Unabhängige Kommission entscheidet über Anerkennungsleistungen

Über Entschädigungszahlungen entscheidet ab sofort ein von der Deutschen Bischofskonferenz eingesetztes Gremium:  Die Unabhängige Kommission für Anerkennungsleistungen (UKA). Sie ist mit Fachleuten aus den Bereichen Medizin, Recht, Psychologie und Kriminologie besetzt. Die Mitglieder stehen in keinem Anstellungsverhältnis zu einer Diözese oder einer anderen kirchlichen Einrichtung und arbeiten weisungsunabhängig.

Anträge müssen auch künftig bei Bistümern gestellt werden

Die Missbrauchsopfer müssen ihre Anträge auch künftig bei den Bistümern stellen. In Nordrhein-Westfalen sind dies die Bistümer Aachen, Köln, Essen, Münster und Paderborn. Laut der deutschen Bischofskonferenz läuft das verfahren so ab:

  • Die unabhängigen Ansprechpersonen in den Bistümern führen ein Gespräch und können beim Ausfüllen des Antragsformulars unterstützen.
  • Der Antrag wird von der Ansprechperson oder der Diözese an die Unabhängige Kommission für Anerkennungsleistungen (UKA) weitergeleitet.
  • Die Unabhängige Kommission legt eine Leistungshöhe fest und weist die Auszahlung an Betroffene an.
  • Die Geschäftsstelle der Unabhängigen Kommission informiert die betroffene Person sowie die zuständige Diözese und zahlt die festgelegte Summe direkt aus.

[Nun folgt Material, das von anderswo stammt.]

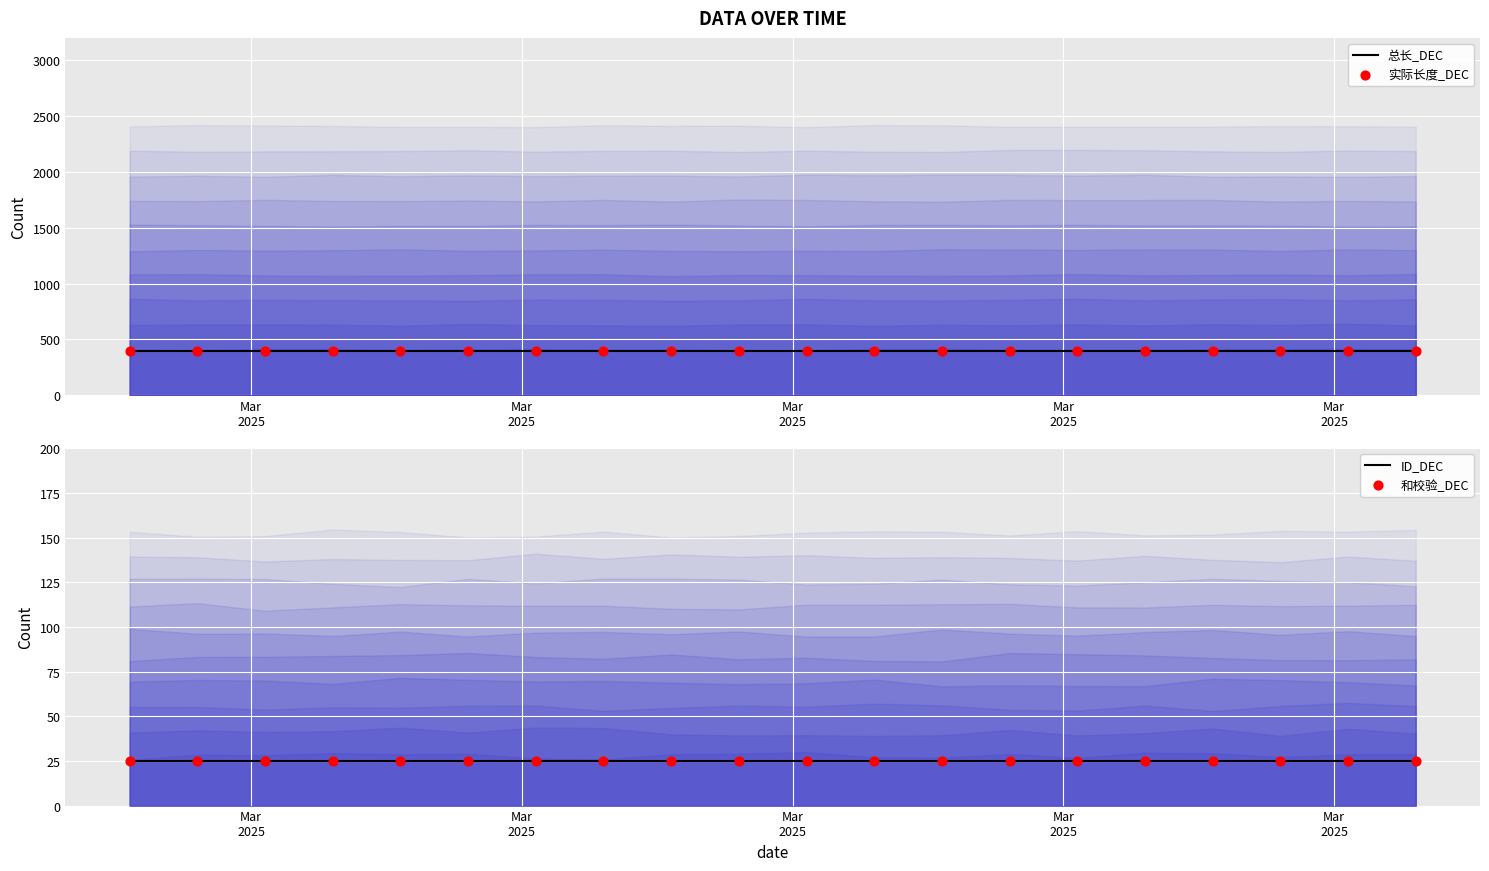

At how many categories does at least one series exceed 98?

20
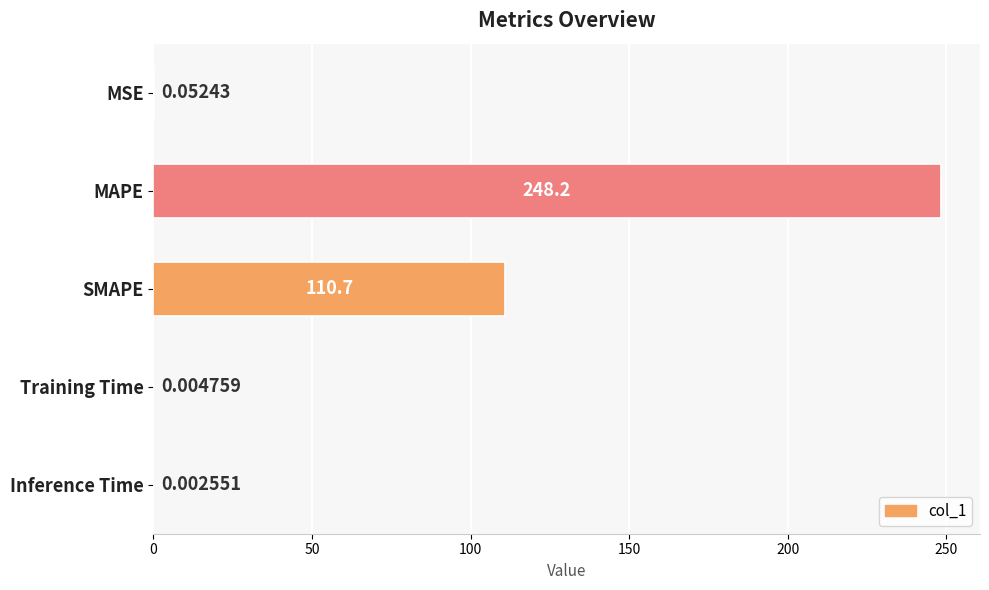

Between Inference Time and SMAPE, which is larger?

SMAPE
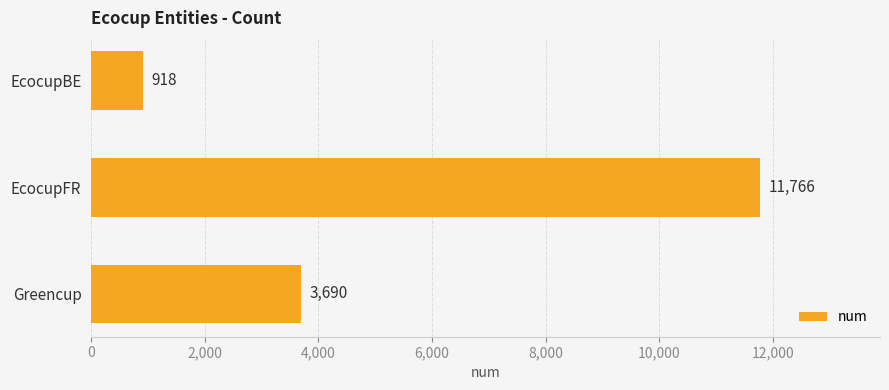

What is the label of the 1st bar from the bottom?

Greencup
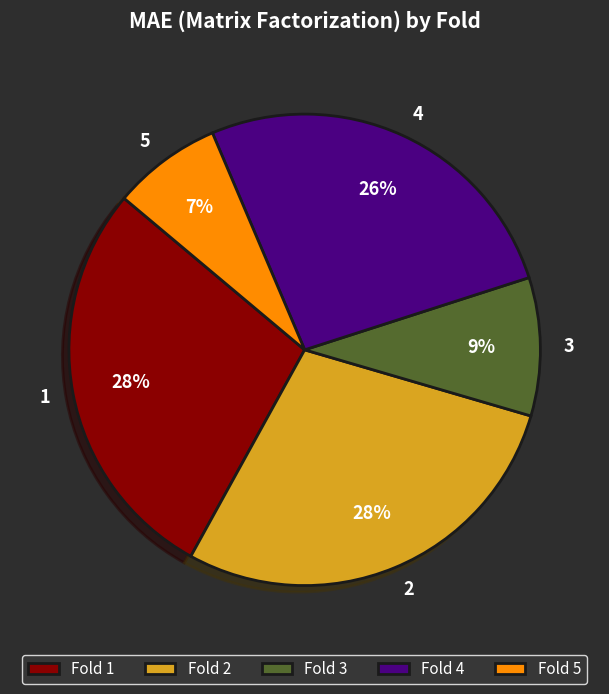

To the nearest percent, what portion does 3 represent?

9%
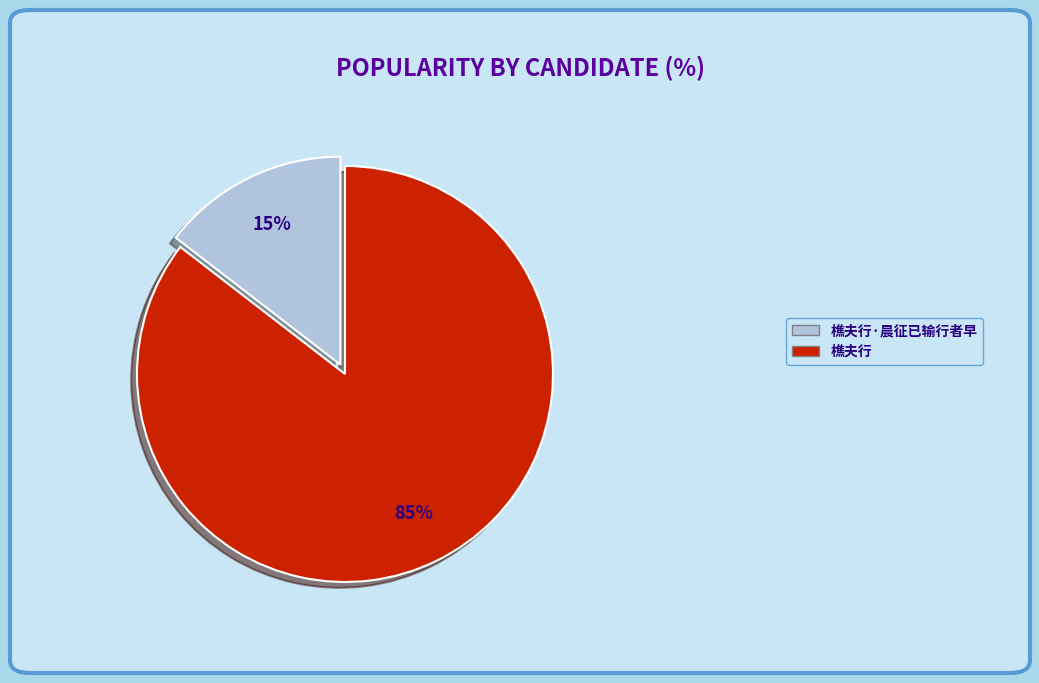

Which category has the biggest portion of the pie?

樵夫行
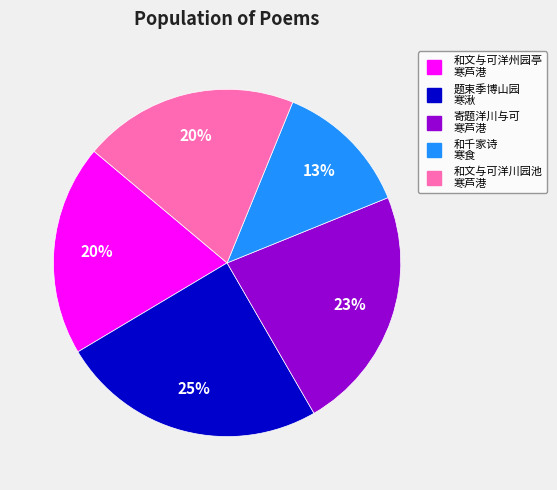

To the nearest percent, what is the difference between the largest and smallest slice percentages?

12%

Entschädigung bis zu 50.000 Euro - in schweren Fällen mehr

Bis zu 50.000 Euro betragen die Zahlungen. Bei besonders schweren Härtefällen sind höhere Leistungen oder anderweitige Unterstützungen mit Zustimmung des zuständigen (Erz-)Bistums möglich. Außerdem werden durch die Diözesen die Kosten für Therapie und Paarberatung übernommen.  Das neue Verfahren mit der Beteiligung der Unabhängigen Kommission soll eines garantieren: Die Höhe der Entschädigung soll nicht davon abhängen, welches Bistum für den Fall zuständig ist.

Es können sich auch Missbrauchsopfer melden, die schon einmal eine Entschädigung erhalten haben. Denn diese dürfte in der Vergangenheit deutlich geringer als nach den neuen Richtlinien ausgefallen sein.  Auf eine erneute Prüfung , ob der schon einmal geschilderte Tathergang plausibel ist,  soll in der Regel verzichtet werden. 

Wann immer es möglich ist, soll der Täter nach Zahlung an das Opfer für die Rückerstattung des Betrags an die Kirche herangezogen werden. Es wird auch gezahlt, wenn die Tat nach dem staatlichen Recht bereits verjährt oder der Täter schon verstorben ist. 

Bistümer informieren auf Webseiten

Alle Bistümer haben ausführliche Informationen auf Ihren Webseiten. Im Bistum Essen wurden bereits alle bekannten Betroffenen angeschrieben und über das neue Verfahren informiert. Das Bistum finanziert die Entschädigungen durch den Verkauf von Immobilien.

Das Bistum Münster verweist darauf, dass sich Betroffene auch an die Unabhängige Beratungsstelle Zartbitter e.V. oder den Weißen Ring wenden können.

Das Erzbistum Paderborn teilt mit, dass es bereits erste Anfragen von Betroffenen gibt und alle angeschrieben werden, sobald die neuen Formulare vorliegen. Dies wird spätestens am 15. Januar der Fall sein.

Das Bistum Aachen rechnet mit ungefähr 160 Anträgen. Zwei Mitarbeiter kümmern sich um die Bearbeitung.

Im Erzbistum Köln will man sicherstellen, das in den Schaukästen aller Kirchengemeinden die Informationen ausgehängt werden, um auch ältere Menschen ohne Internetkenntnisse zu erreichen. Das Geld für die Entschädigungen stamme nicht aus Kirchensteuern sondern aus dem Vermögen des Erzbischöflichen Stuhls.